Moneyball tells the underdog tale of a sports team, the Oakland Athletics, or “A’s.” More specifically, it tells the underdog story of their manager, Billy Beane, played by Brad Pitt. He’s under pressure to build a winning baseball team with a fraction of his competitors' budget, and since he's unable to afford star players he turns to a Yale economics major for new ideas. Said Yalie is Peter Brand, played by Jonah Hill, who believes the superstars that Beane has lost in the off-season can be replaced by less popular players who, when their stats are averaged, make up a rough equivalent. But this entire mathematical approach flies in the face of all sports “logic,” represented by a bullpen of scouts who concern themselves with intuition and precedent, and the sounds bats make as they connect with a fastball.
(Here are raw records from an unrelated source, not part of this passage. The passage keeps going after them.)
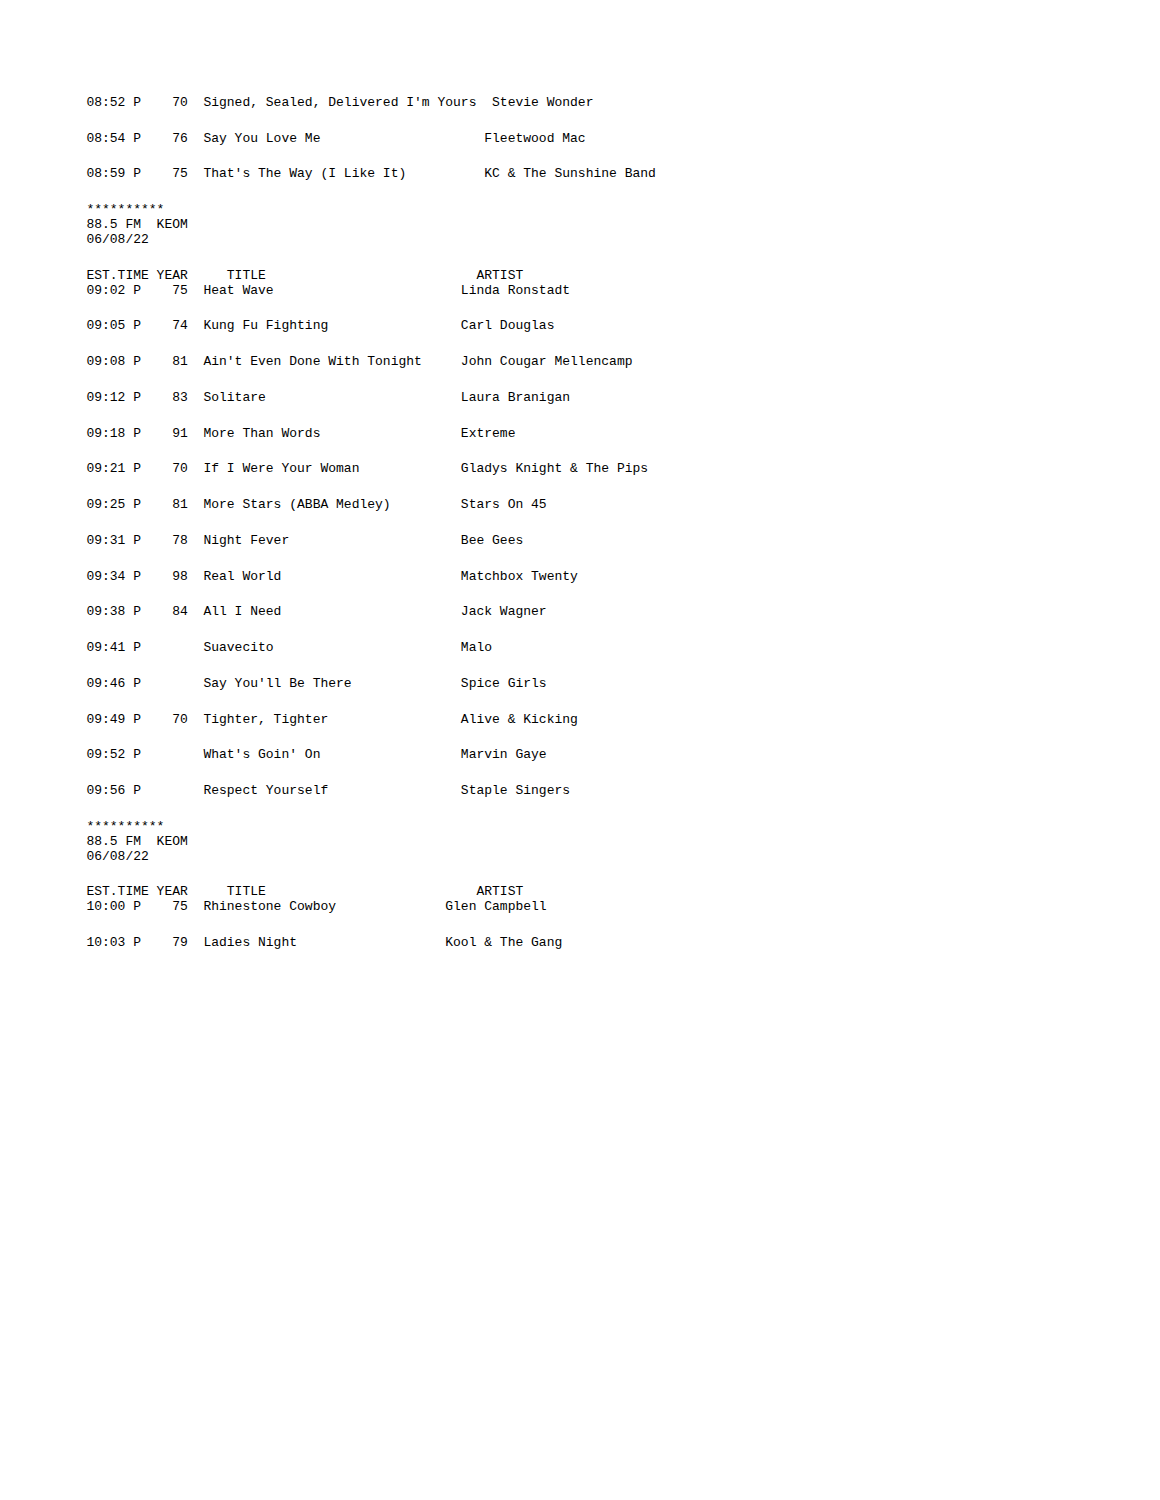08:52 P    70  Signed, Sealed, Delivered I'm Yours  Stevie Wonder
08:54 P    76  Say You Love Me                     Fleetwood Mac
08:59 P    75  That's The Way (I Like It)          KC & The Sunshine Band
**********
88.5 FM  KEOM
06/08/22
EST.TIME YEAR     TITLE                           ARTIST
09:02 P    75  Heat Wave                        Linda Ronstadt
09:05 P    74  Kung Fu Fighting                 Carl Douglas
09:08 P    81  Ain't Even Done With Tonight     John Cougar Mellencamp
09:12 P    83  Solitare                         Laura Branigan
09:18 P    91  More Than Words                  Extreme
09:21 P    70  If I Were Your Woman             Gladys Knight & The Pips
09:25 P    81  More Stars (ABBA Medley)         Stars On 45
09:31 P    78  Night Fever                      Bee Gees
09:34 P    98  Real World                       Matchbox Twenty
09:38 P    84  All I Need                       Jack Wagner
09:41 P        Suavecito                        Malo
09:46 P        Say You'll Be There              Spice Girls
09:49 P    70  Tighter, Tighter                 Alive & Kicking
09:52 P        What's Goin' On                  Marvin Gaye
09:56 P        Respect Yourself                 Staple Singers
**********
88.5 FM  KEOM
06/08/22
EST.TIME YEAR     TITLE                           ARTIST
10:00 P    75  Rhinestone Cowboy              Glen Campbell
10:03 P    79  Ladies Night                   Kool & The Gang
Beane’s new methodology brings him at odds with his own staff and the sporting world in general, who frown on using percentages to make decisions previously based on romanticism and nebulous x-factors.
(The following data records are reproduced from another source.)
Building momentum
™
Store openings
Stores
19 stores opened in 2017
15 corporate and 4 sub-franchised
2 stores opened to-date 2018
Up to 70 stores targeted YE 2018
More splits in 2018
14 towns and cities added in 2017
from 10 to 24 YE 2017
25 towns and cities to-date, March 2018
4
Moneyball takes Beane’s team from early failures to eventual glory, and his ragtag team of misfits learns lessons in humility and the art of the game. But Moneyball succeeds beyond traditional – and still highly effective – sports movie clichés because in the end it’s not about sports. It’s about the precarious march of progress, and the impossible odds placed against innovators by those who stand to lose money, and just as importantly face, if those innovators’ theories are proven. Moneyball could have easily been about the electric car or green energy or any other invention that has the potential to change the world for the better but makes rich white guys nervous about losing their current monopoly on power and public opinion. Director Bennett Miller just happens to use sports conventions to make this tale more rousing than any of those other subjects probably would be, and indeed “the big game” The Oakland A’s play towards the end is as cheer-inducing as any, owing as much to a strict adherence to mainstream tropes as the audience’s sympathy for the mighty thinkers in conflict with backwards “experts.”
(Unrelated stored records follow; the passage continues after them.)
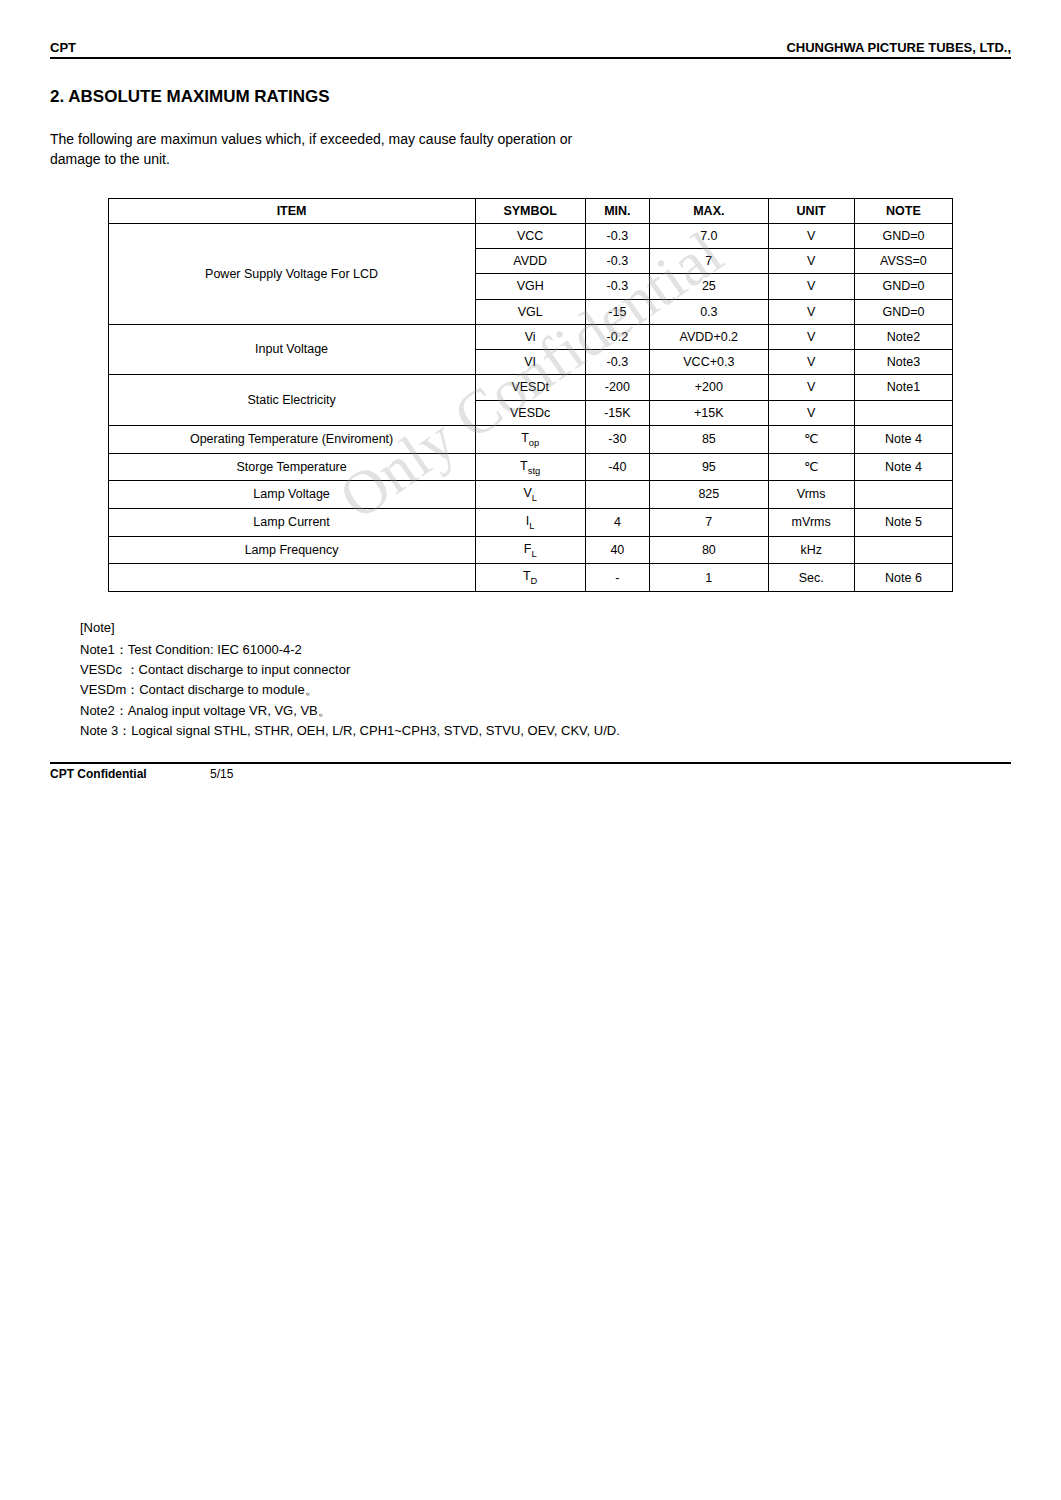CPT CHUNGHWA PICTURE TUBES, LTD.,
2. ABSOLUTE MAXIMUM RATINGS
The following are maximun values which, if exceeded, may cause faulty operation or
damage to the unit.
| ITEM | SYMBOL | MIN. | MAX. | UNIT | NOTE |
| --- | --- | --- | --- | --- | --- |
| Power Supply Voltage For LCD | VCC | -0.3 | 7.0 | V | GND=0 |
| AVDD | -0.3 | 7 | V | AVSS=0 |
| VGH | -0.3 | 25 | V | GND=0 |
| VGL | -15 | 0.3 | V | GND=0 |
| Input Voltage | Vi | -0.2 | AVDD+0.2 | V | Note2 |
| VI | -0.3 | VCC+0.3 | V | Note3 |
| Static Electricity | VESDt | -200 | +200 | V | Note1 |
| VESDc | -15K | +15K | V | |
| Operating Temperature (Enviroment) | T op | -30 | 85 | ℃ | Note 4 |
| Storge Temperature | T stg | -40 | 95 | ℃ | Note 4 |
| Lamp Voltage | V L | | 825 | Vrms | |
| Lamp Current | I L | 4 | 7 | mVrms | Note 5 |
| Lamp Frequency | F L | 40 | 80 | kHz | |
| | T D | - | 1 | Sec. | Note 6 |
[Note]
Note1：Test Condition: IEC 61000-4-2
VESDc ：Contact discharge to input connector
VESDm：Contact discharge to module。
Note2：Analog input voltage VR, VG, VB。
Note 3：Logical signal STHL, STHR, OEH, L/R, CPH1~CPH3, STVD, STVU, OEV, CKV, U/D.
Only Confidential
CPT Confidential 5/15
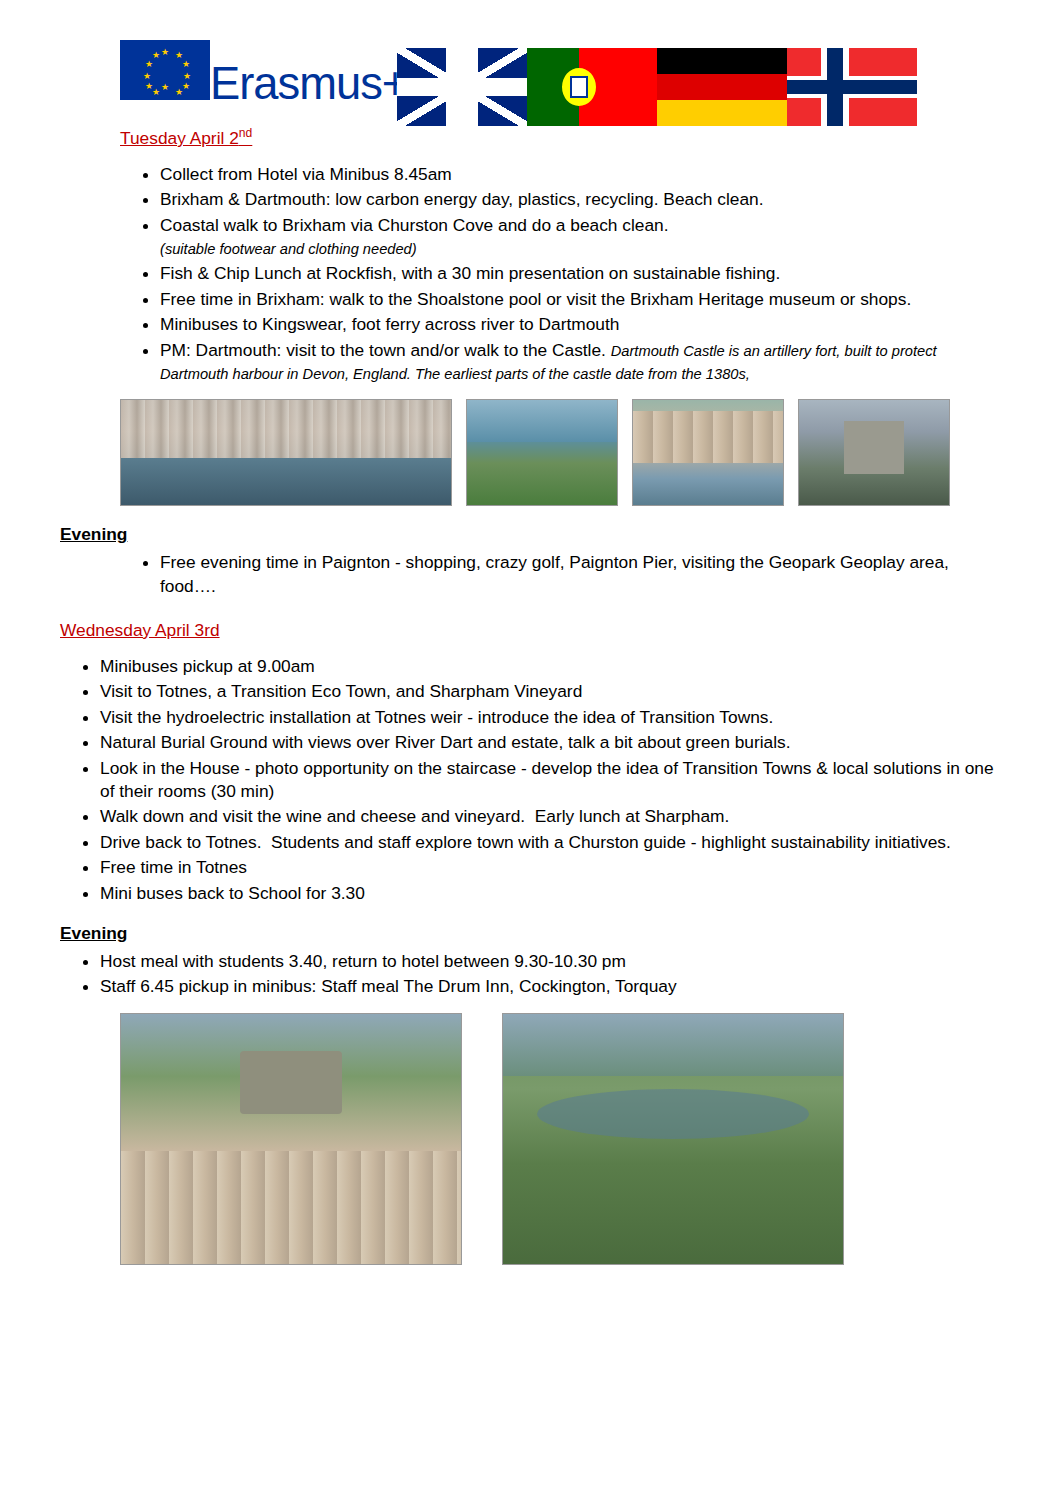★ ★ ★ ★ ★ ★ ★ ★ ★ ★ ★ ★
Erasmus+
Tuesday April 2nd
Collect from Hotel via Minibus 8.45am
Brixham & Dartmouth: low carbon energy day, plastics, recycling. Beach clean.
Coastal walk to Brixham via Churston Cove and do a beach clean.
(suitable footwear and clothing needed)
Fish & Chip Lunch at Rockfish, with a 30 min presentation on sustainable fishing.
Free time in Brixham: walk to the Shoalstone pool or visit the Brixham Heritage museum or shops.
Minibuses to Kingswear, foot ferry across river to Dartmouth
PM: Dartmouth: visit to the town and/or walk to the Castle. Dartmouth Castle is an artillery fort, built to protect Dartmouth harbour in Devon, England. The earliest parts of the castle date from the 1380s,
Evening
Free evening time in Paignton - shopping, crazy golf, Paignton Pier, visiting the Geopark Geoplay area, food….
Wednesday April 3rd
Minibuses pickup at 9.00am
Visit to Totnes, a Transition Eco Town, and Sharpham Vineyard
Visit the hydroelectric installation at Totnes weir - introduce the idea of Transition Towns.
Natural Burial Ground with views over River Dart and estate, talk a bit about green burials.
Look in the House - photo opportunity on the staircase - develop the idea of Transition Towns & local solutions in one of their rooms (30 min)
Walk down and visit the wine and cheese and vineyard. Early lunch at Sharpham.
Drive back to Totnes. Students and staff explore town with a Churston guide - highlight sustainability initiatives.
Free time in Totnes
Mini buses back to School for 3.30
Evening
Host meal with students 3.40, return to hotel between 9.30-10.30 pm
Staff 6.45 pickup in minibus: Staff meal The Drum Inn, Cockington, Torquay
But at the same time this conflict makes Moneyball a difficult film to entirely accept. It’s easy to sympathize with Beane’s worried scouts or his frustrated Coach Art Howe, played by a beleaguered Philip Seymour Hoffman. The script by Steven Zaillian and Aaron Sorkin frowns on these men as borderline Neanderthals, or at least willing ignoramuses, but it’s hard not to see the argument from their perspective. The question of whether baseball, as an ideal at least, is better served by rigid computational theory is never addressed to my satisfaction. It’s not quite Atlas Shrugged in its commitment to this “Great Man” philosophy, and yet Beane’s heroic portrayal certainly qualifies, and by the end of the film the argument is still clearly made. Beane spends a large about of his screen time explaining that a personal attachment to his players would make managing the team objectively impossible, and the final moments of the Moneyball equate his ultimate professional failures with a similar sentimentality he falls victim to. Moneyball may be a fine drama, but it makes a one-sided argument that could have used a little more input from the opposing side.
I’m sure that given Aaron Sorkin’s involvement, Moneyball will be endlessly compared to The Social Network, which was likewise about intellectuals changing the dynamic of a social facet they previously had little part in. But that film lacked Moneyball’s innate conflict, since it’s not like Mark Zuckerberg spent all his time defending Facebook from vehement MySpace moguls. Miller's film is more crowd-pleasing as a direct result, but a little too judgmental to be quite as good. Regardless, it’s still an excellent and thought-provoking piece of filmmaking. I’m not sure that Moneyball knocks it out of the park, but a home run is still a home run.
Um… It is, right? Sports fans, help me out here.